• Material provided:
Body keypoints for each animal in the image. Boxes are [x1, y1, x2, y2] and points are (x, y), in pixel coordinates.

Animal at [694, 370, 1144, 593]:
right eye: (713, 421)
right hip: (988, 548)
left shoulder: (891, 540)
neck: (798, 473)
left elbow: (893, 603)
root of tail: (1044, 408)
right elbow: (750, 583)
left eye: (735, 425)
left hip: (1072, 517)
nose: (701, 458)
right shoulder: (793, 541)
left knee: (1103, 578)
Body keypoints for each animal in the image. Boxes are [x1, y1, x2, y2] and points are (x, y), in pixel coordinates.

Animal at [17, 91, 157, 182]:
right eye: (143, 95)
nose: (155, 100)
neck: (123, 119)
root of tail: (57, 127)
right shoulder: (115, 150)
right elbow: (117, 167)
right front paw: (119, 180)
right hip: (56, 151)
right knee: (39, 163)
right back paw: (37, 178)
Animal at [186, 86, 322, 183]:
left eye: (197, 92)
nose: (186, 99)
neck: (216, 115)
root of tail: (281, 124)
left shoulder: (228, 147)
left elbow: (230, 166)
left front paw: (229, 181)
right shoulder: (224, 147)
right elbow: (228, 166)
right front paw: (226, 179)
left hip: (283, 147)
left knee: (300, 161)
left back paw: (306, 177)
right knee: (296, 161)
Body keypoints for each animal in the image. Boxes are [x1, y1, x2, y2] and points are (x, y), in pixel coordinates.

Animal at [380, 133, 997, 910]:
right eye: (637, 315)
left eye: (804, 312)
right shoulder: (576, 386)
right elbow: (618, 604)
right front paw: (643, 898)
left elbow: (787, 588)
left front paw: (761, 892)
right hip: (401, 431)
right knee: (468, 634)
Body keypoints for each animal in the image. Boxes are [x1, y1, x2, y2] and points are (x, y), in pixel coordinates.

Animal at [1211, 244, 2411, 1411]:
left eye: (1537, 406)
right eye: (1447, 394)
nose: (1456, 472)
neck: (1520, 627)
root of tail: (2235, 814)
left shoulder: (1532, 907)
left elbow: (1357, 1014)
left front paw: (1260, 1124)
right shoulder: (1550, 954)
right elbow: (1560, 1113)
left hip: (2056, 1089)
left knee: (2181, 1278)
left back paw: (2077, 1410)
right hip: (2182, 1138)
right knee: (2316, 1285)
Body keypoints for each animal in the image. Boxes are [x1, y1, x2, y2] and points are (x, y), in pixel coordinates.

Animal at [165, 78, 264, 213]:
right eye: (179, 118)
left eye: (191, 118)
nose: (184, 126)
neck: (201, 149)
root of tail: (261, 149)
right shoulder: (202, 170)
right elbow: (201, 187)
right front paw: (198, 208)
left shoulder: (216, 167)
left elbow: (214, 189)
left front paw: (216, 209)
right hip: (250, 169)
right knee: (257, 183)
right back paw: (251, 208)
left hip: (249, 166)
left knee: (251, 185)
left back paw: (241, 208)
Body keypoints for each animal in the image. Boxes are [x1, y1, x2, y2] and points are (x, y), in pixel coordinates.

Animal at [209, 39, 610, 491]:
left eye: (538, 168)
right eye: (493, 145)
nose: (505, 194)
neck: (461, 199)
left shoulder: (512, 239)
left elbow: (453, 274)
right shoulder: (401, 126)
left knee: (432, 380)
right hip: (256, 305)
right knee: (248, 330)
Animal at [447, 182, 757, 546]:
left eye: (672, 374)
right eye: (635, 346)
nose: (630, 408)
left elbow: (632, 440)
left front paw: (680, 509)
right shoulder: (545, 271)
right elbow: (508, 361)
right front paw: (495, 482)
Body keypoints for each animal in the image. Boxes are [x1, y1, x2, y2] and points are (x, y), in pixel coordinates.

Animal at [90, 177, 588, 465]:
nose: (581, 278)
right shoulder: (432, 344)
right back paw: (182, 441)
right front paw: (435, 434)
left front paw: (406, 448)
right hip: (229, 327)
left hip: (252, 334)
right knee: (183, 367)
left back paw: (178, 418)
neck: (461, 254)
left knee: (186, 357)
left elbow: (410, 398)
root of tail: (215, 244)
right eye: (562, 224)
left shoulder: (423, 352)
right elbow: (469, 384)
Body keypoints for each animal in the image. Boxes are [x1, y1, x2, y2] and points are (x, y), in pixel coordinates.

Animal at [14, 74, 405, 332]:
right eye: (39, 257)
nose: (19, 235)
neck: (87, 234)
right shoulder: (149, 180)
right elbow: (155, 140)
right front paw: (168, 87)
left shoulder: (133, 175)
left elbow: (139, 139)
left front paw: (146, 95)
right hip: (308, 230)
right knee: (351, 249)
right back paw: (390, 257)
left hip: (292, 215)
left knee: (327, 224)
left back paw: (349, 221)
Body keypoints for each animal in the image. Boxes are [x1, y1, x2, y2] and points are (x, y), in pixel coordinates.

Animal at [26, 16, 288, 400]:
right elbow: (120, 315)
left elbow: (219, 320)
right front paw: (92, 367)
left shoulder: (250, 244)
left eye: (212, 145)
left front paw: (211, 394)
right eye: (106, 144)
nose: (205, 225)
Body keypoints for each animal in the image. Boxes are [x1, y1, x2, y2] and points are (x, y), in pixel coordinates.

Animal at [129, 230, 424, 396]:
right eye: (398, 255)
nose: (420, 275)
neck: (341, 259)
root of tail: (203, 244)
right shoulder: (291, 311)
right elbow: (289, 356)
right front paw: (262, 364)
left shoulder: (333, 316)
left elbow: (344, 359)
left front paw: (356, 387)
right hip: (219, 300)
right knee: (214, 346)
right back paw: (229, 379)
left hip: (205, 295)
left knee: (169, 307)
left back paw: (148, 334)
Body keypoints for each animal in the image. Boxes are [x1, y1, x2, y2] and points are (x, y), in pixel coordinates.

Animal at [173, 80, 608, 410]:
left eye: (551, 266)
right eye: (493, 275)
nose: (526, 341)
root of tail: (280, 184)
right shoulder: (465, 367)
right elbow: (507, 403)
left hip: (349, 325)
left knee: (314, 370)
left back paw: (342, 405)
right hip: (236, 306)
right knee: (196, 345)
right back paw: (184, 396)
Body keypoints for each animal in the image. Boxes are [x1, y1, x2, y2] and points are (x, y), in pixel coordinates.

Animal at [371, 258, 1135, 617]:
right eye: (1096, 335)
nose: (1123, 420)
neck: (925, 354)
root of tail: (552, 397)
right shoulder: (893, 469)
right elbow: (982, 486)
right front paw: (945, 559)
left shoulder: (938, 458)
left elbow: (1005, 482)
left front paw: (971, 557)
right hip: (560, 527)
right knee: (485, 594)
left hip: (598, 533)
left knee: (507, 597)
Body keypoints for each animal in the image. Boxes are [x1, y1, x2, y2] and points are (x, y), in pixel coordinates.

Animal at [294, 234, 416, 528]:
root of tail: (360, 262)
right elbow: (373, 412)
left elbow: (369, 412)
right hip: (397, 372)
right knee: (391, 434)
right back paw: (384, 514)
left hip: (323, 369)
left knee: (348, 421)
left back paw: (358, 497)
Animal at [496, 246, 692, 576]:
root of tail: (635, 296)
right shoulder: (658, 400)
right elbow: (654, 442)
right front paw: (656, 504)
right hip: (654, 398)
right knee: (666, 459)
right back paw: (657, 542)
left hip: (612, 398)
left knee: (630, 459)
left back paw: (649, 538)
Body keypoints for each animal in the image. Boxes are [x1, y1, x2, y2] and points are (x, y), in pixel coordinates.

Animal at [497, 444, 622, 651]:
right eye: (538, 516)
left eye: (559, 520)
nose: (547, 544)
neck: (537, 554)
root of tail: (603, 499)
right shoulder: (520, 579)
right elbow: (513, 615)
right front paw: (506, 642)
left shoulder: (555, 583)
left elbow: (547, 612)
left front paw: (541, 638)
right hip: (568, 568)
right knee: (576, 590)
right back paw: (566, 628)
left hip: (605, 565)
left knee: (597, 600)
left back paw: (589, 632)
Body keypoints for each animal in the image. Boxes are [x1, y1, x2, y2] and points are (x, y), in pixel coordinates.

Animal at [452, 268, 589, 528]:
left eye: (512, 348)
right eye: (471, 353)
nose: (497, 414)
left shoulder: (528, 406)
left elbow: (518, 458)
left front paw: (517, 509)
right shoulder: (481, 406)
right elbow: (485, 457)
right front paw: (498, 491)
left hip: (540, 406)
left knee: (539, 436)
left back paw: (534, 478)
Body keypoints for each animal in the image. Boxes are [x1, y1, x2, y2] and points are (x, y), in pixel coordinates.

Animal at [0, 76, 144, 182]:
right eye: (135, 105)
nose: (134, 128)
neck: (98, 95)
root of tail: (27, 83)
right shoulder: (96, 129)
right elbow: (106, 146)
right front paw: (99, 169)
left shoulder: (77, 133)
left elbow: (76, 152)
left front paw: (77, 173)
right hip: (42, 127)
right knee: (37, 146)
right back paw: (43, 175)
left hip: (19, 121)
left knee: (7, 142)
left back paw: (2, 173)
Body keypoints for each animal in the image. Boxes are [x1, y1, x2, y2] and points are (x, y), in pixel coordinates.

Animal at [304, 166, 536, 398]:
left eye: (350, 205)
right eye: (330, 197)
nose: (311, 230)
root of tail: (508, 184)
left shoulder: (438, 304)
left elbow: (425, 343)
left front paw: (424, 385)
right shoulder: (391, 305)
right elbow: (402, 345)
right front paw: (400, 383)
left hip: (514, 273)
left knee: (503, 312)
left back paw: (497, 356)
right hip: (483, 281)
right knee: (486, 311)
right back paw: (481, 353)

• What is needed: Each line of the entries above that contains "neck" is to be copied.

• Answer below:
neck: (798, 473)
neck: (123, 119)
neck: (216, 115)
neck: (1520, 627)
neck: (201, 149)
neck: (461, 199)
neck: (461, 254)
neck: (87, 234)
neck: (341, 259)
neck: (925, 354)
neck: (537, 554)
neck: (98, 95)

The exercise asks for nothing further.